Gender Gaps in National Security

Ameshia Cross | Oct 27, 2020

If it seems like women are always fighting to break glass ceilings—it’s not a figment of your imagination. Women are still fighting battles across multiple fronts to receive the recognition, promotions, and honor that their work deserves and that their male counterparts’ access with ease. There is no place this is more evident the national security. Counterterrorism experts, intelligence, the women who serve in diplomatic missions strengthening our global alliances are often missing from the history books, and few, if any of these courageous souls are featured in news interviews.

Part of the reason is that national security remains a male-dominated industry seen as masculine and often dominated by former military leaders. And even when women are in “the room where it happened” they must combat invisibility. Gina Abercrombie-Winstanley is one example. In national security, Abercrombie-Winstanley is a double minority: both a woman and Black. She served 30 years as a US diplomat with roles including ambassador to Malta, election monitoring in Gaza, leading missions in Saudi Arabia and expanding counterterrorism partnerships. But even with this impressive resume, she faced discrimination and jarring responses to her presence in high-level meetings.  As she described it, “sometimes it’s as obvious as a head jerk, there would be a physical reaction of skepticism.

But the voices of women in national security are just as important as the democracy guarding work they do every day. Instead of complaining about purposeful erasure, women in the field have decided to act and look at 2020 and beyond as a watershed moment. The Leadership Council for Women in National Security was formed to “provide the public leadership and specific benchmarks to improve gender diversity and fight unconscious bias” in the national security field. The group is nonpartisan and using its platform to challenge presidential candidates to support gender inclusivity and support women in the national security field if elected.

This is important because nearly 3,000 national security jobs will be filled by presidential appointment and sadly throughout history women were often overlooked. And this isn’t just about optics or quotas. There are substantive reasons why women need to be at the table in national security posts. Research at the National Democratic Institute,  found that women in politics are more likely than men to work across party lines and to promote citizen confidence in democratic institutions. The research further suggests that more diversity in national security leadership can help solve more problems.

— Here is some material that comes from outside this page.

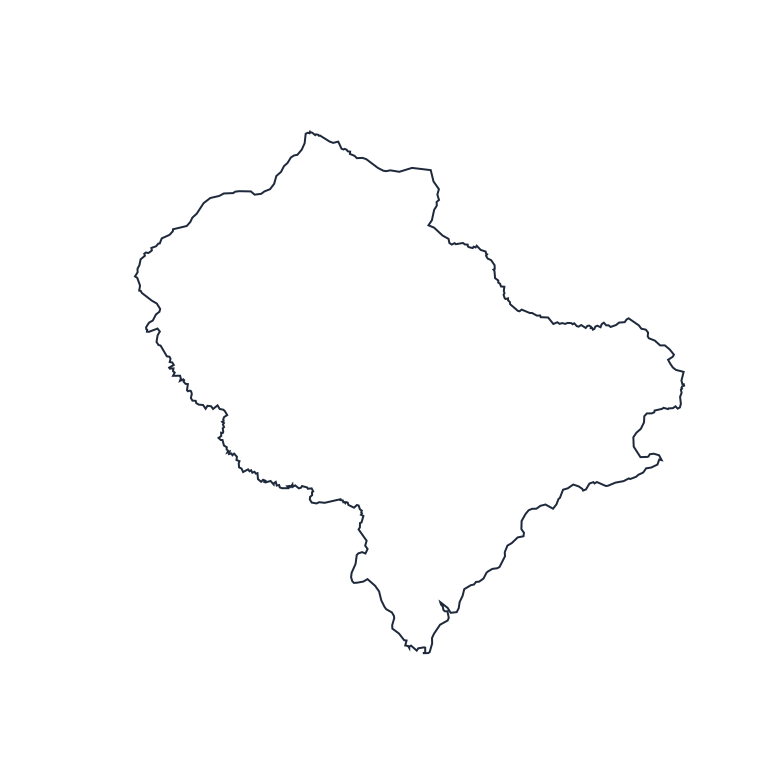 outline of Manggarai Timur, Nusa Tenggara Timur, Indonesia, rotated 125°
{"feature_id": "22746128B57997288446056", "entity_name": "Manggarai Timur", "entity_type": "district", "adm_level": 2, "iso_a3": "IDN", "parent_name": "Indonesia", "parent_adm1": "Nusa Tenggara Timur", "projection": "orthographic", "projection_center": [120.695, -8.574], "detail": "fine", "context": "isolated", "style": "outline", "palette": "slate", "viewbox_px": 768, "rotation_deg": 125, "n_neighbors": 0, "source": "geoboundaries", "source_scale": "gbopen_adm2", "svg_char_len": 6166}
<svg xmlns="http://www.w3.org/2000/svg" viewBox="0 0 768 768"><g transform="rotate(125 384 384)"><path d="M223.9,591.7L232.3,587.1L239.2,585.8L245.9,586.4L248.4,588.8L251.8,590.2L258.3,589.8L263.0,590.9L269.3,590.0L275.4,591.5L283.0,588.8L289.8,589.1L294.8,592.4L298.7,593.7L303.1,598.6L302.6,603.5L309.1,613.2L311.8,616.2L314.1,617.0L319.8,624.5L324.4,626.8L331.3,633.0L339.3,635.5L352.0,635.1L357.6,636.4L362.3,635.6L367.7,636.2L378.3,645.6L380.0,644.6L384.8,645.2L392.2,649.6L397.5,648.3L398.4,649.4L401.9,649.7L406.0,652.6L407.7,650.8L409.1,651.1L411.9,652.2L412.9,654.5L414.8,655.1L416.1,653.4L421.4,654.9L427.0,652.5L431.0,652.0L433.8,649.9L438.7,649.7L438.6,647.0L443.3,640.3L447.9,638.1L447.3,636.7L448.3,634.6L448.9,621.9L448.4,616.3L450.9,610.4L453.6,609.4L457.8,610.7L464.6,609.8L468.4,611.6L471.1,611.6L474.0,611.4L475.5,610.1L475.4,609.1L477.1,608.2L476.1,606.5L468.5,601.3L469.6,597.7L473.9,597.4L480.0,594.5L481.4,591.1L480.7,589.0L485.9,577.7L484.7,575.4L485.7,573.4L488.9,572.1L487.8,569.8L489.0,567.1L493.8,569.4L494.3,568.3L492.0,565.4L494.5,564.2L494.7,562.0L498.3,561.5L494.2,555.8L496.0,553.6L498.5,552.9L495.3,551.1L495.5,549.9L497.0,549.6L497.7,546.7L496.6,544.6L502.1,541.8L502.4,540.5L500.7,539.1L500.6,537.9L502.4,535.7L506.2,534.2L507.5,531.4L505.8,528.6L507.4,526.7L507.1,523.8L505.0,520.2L506.6,515.9L503.1,516.1L501.4,512.8L502.5,509.7L497.0,508.1L498.7,504.3L497.2,500.8L497.5,498.8L499.4,494.6L502.7,496.0L505.1,495.5L506.1,494.2L507.8,494.9L507.8,492.7L509.6,492.7L511.0,490.3L512.8,490.7L515.4,488.2L516.6,488.0L517.3,489.5L520.0,487.5L523.1,488.6L523.5,485.6L522.5,484.2L526.2,479.8L526.0,476.5L527.7,475.6L528.2,473.3L530.0,473.0L527.8,471.7L530.2,470.7L528.4,469.1L529.3,467.3L527.0,466.8L528.0,462.7L530.9,461.2L530.1,458.1L532.3,457.5L535.4,454.9L535.0,452.2L536.9,448.9L531.9,446.4L532.6,444.1L530.9,443.4L532.2,441.0L530.2,439.8L530.9,437.5L529.6,436.5L534.2,432.7L534.6,428.6L531.8,428.1L531.3,425.8L532.9,426.0L532.6,424.6L528.5,421.3L529.6,416.7L528.5,417.3L526.3,416.5L528.7,413.6L526.9,411.9L528.5,410.1L527.9,407.8L524.1,402.4L523.5,402.4L523.2,404.5L521.5,402.7L521.7,401.3L518.8,401.4L520.6,399.8L518.0,398.6L518.3,393.9L516.5,392.5L514.6,392.6L512.8,387.5L513.5,386.3L511.0,383.4L512.6,380.4L514.0,380.9L516.3,379.1L518.9,379.8L521.1,378.6L522.6,375.2L520.5,370.7L518.0,369.3L515.4,364.5L503.4,353.6L504.1,353.1L503.0,351.0L504.2,349.5L503.4,348.7L503.8,347.3L502.5,347.4L502.0,345.6L503.5,343.8L502.5,337.6L498.7,336.8L498.1,335.1L500.4,331.9L500.5,329.5L502.1,329.1L502.5,327.9L504.3,327.9L503.9,325.2L510.3,323.0L511.7,323.9L515.3,321.5L517.7,321.4L522.4,308.3L527.2,306.7L528.6,302.8L533.5,302.0L534.3,305.5L537.5,307.9L539.8,308.2L547.7,304.1L557.3,302.2L561.2,300.1L563.7,296.9L564.2,294.6L562.5,292.4L557.7,287.6L553.3,285.6L554.4,275.6L556.7,269.1L562.8,262.1L566.3,255.7L567.2,253.0L566.6,246.5L568.3,242.8L570.0,241.3L577.0,238.9L579.6,236.8L579.8,228.7L582.3,220.5L581.2,218.4L586.0,216.6L584.8,213.9L585.8,211.8L584.4,212.7L582.8,211.8L583.6,204.3L580.8,204.3L576.7,200.1L576.4,199.0L580.2,196.3L582.2,197.7L579.1,193.5L577.5,192.8L569.0,195.7L564.5,199.0L559.9,199.8L549.0,200.0L541.2,196.2L538.4,196.8L533.8,201.7L535.3,203.9L534.9,205.9L532.6,208.2L531.9,210.9L530.4,212.8L530.9,203.4L533.2,198.2L529.2,193.6L524.8,194.2L519.2,197.0L512.5,198.1L506.0,200.6L498.9,197.4L496.7,195.3L493.3,195.1L491.5,192.8L486.4,190.9L479.7,191.8L477.9,191.3L473.3,189.2L469.9,185.5L467.5,184.4L455.7,186.1L452.5,188.6L445.6,190.2L441.1,188.1L433.0,186.5L428.7,182.4L425.6,184.0L424.1,188.2L417.3,192.7L409.1,193.5L404.5,193.1L401.3,191.1L398.7,187.6L394.1,186.0L390.1,182.6L389.2,174.0L383.6,173.7L378.1,175.1L376.4,174.6L367.9,176.7L364.0,173.6L357.8,171.3L356.2,165.7L356.2,161.3L357.1,159.8L354.5,158.1L347.7,158.6L344.3,156.2L344.7,154.5L342.2,153.4L340.3,143.8L338.9,142.2L332.0,137.8L326.1,132.0L320.9,129.3L320.7,127.9L315.5,124.3L312.3,123.5L307.9,120.9L302.7,120.9L299.2,117.2L293.2,113.8L288.0,115.2L287.1,112.9L284.6,117.8L286.4,123.1L289.1,126.0L291.7,125.8L292.7,126.5L296.8,132.0L292.1,143.5L284.6,149.2L279.1,149.3L273.4,147.9L266.3,149.0L261.1,152.3L257.3,151.8L254.6,147.9L252.2,146.4L250.5,147.1L244.8,141.9L243.2,141.4L241.6,136.9L240.7,136.8L238.1,133.5L235.1,132.4L235.7,129.3L233.5,128.2L230.0,129.4L224.7,134.1L220.6,135.1L218.4,137.5L216.9,137.2L216.6,138.1L214.9,138.4L213.2,137.2L212.2,138.4L212.9,139.6L210.6,142.3L202.2,145.5L205.0,152.9L204.8,156.9L203.3,160.9L201.2,165.2L196.1,163.1L193.7,163.3L191.8,169.9L191.3,176.1L194.0,179.9L193.1,187.0L194.6,193.3L193.7,195.3L190.4,197.2L189.3,200.7L191.1,204.9L189.8,208.9L189.9,221.3L192.0,222.3L195.3,222.3L198.9,226.7L202.5,227.7L207.3,231.1L207.1,233.6L208.5,235.6L207.7,239.1L210.1,240.0L213.3,239.2L213.9,242.7L215.8,243.8L218.4,243.3L219.7,244.1L218.7,245.7L219.6,246.7L218.4,247.3L218.5,249.4L219.7,250.7L222.4,250.9L222.6,256.3L225.4,257.5L226.0,259.2L225.2,263.0L226.9,263.8L226.7,265.5L228.7,268.7L230.8,270.0L231.9,273.0L234.0,274.6L234.0,277.4L237.7,279.7L235.4,287.7L239.4,294.0L238.3,295.3L240.3,298.0L240.9,303.5L242.2,305.2L244.1,313.9L246.7,314.7L247.3,316.3L246.3,326.4L244.6,328.0L244.3,330.4L242.7,331.5L244.6,333.1L244.6,334.1L242.4,337.2L240.5,337.4L239.1,339.2L235.3,341.2L237.0,344.1L235.3,346.5L235.4,348.6L233.7,349.7L233.6,353.7L228.0,358.4L227.5,360.0L226.2,359.3L223.3,361.5L221.1,367.3L221.8,371.0L220.4,374.0L218.6,373.9L218.7,375.1L217.2,376.7L218.7,381.7L217.6,387.4L219.6,387.3L220.1,389.3L221.8,389.3L223.2,393.0L223.2,394.2L221.8,395.4L223.3,397.8L223.2,400.2L228.3,405.4L228.1,406.9L230.9,408.5L231.0,411.3L228.1,414.4L228.8,421.2L227.2,432.6L228.5,438.6L222.4,438.7L212.6,442.8L207.5,443.1L204.8,445.3L201.7,444.5L198.3,448.9L192.9,450.8L189.7,459.6L182.0,468.4L190.9,485.0L201.4,493.2L205.3,501.3L208.5,504.4L209.7,507.0L210.5,513.1L210.0,527.5L211.1,531.3L214.6,535.8L214.0,539.0L215.1,543.9L213.1,545.0L214.2,547.2L213.5,549.0L214.0,551.1L215.2,551.8L215.6,553.8L211.7,560.5L215.6,563.9L216.6,567.5L217.2,579.0L218.0,579.6L217.6,580.9L218.6,583.0L219.6,583.1L219.3,586.7L219.8,588.5L220.6,588.6L220.1,589.3L221.4,589.2L221.9,590.5L223.9,591.7Z" fill="none" stroke="#1e293b" stroke-width="2"/></g></svg>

Post #MeToo movement, record-setting female members of Congress in the 2018 class, and America’s first Black female vice-presidential candidate on a major party ticket, its clear women have made great gains on multiple fronts. Women are fired up and ready. It’s time to press go. In fact, there are even young women’s groups emerging to make national security a first thought job opportunity for women. Organizations like Girl Security that introduces kids as young as eight to security issues. The future is female and its time national security leaders took notice.